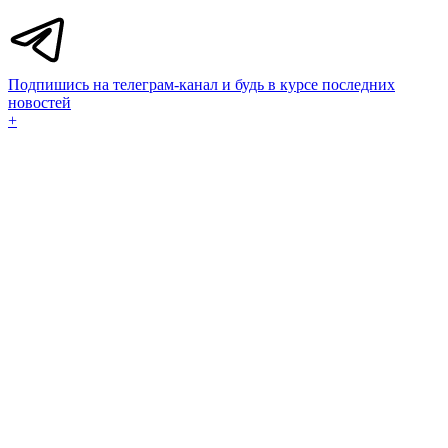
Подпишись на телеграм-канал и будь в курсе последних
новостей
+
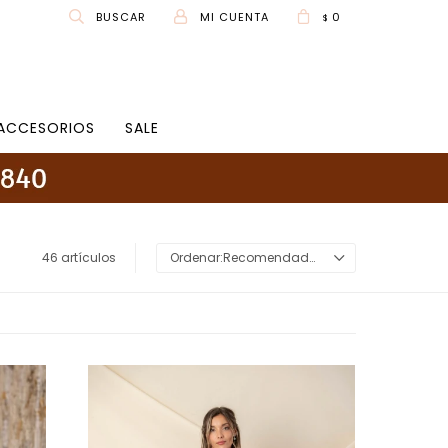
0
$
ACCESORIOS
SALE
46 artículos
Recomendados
· · ·
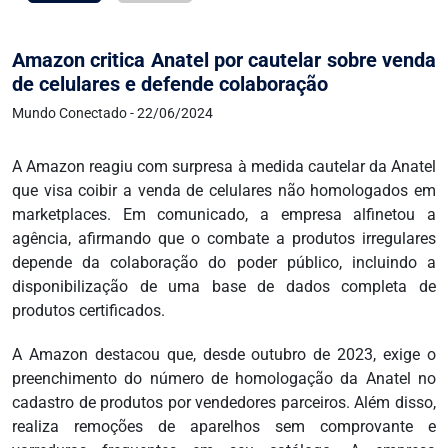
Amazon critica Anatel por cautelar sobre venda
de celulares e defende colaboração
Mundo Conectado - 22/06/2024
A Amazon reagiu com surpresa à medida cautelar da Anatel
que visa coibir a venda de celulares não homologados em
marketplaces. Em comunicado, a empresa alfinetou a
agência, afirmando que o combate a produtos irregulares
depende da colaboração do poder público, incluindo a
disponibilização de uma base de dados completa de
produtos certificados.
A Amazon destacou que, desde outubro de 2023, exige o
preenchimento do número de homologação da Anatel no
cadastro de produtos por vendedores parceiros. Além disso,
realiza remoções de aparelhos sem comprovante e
· · ·
> [To do]: Of all the entries above, output exactly the lines between the one holding "cadastro de produtos" and the one holding "realiza remoções de", inclusive.

> [Result for this task]:
cadastro de produtos por vendedores parceiros. Além disso,
realiza remoções de aparelhos sem comprovante e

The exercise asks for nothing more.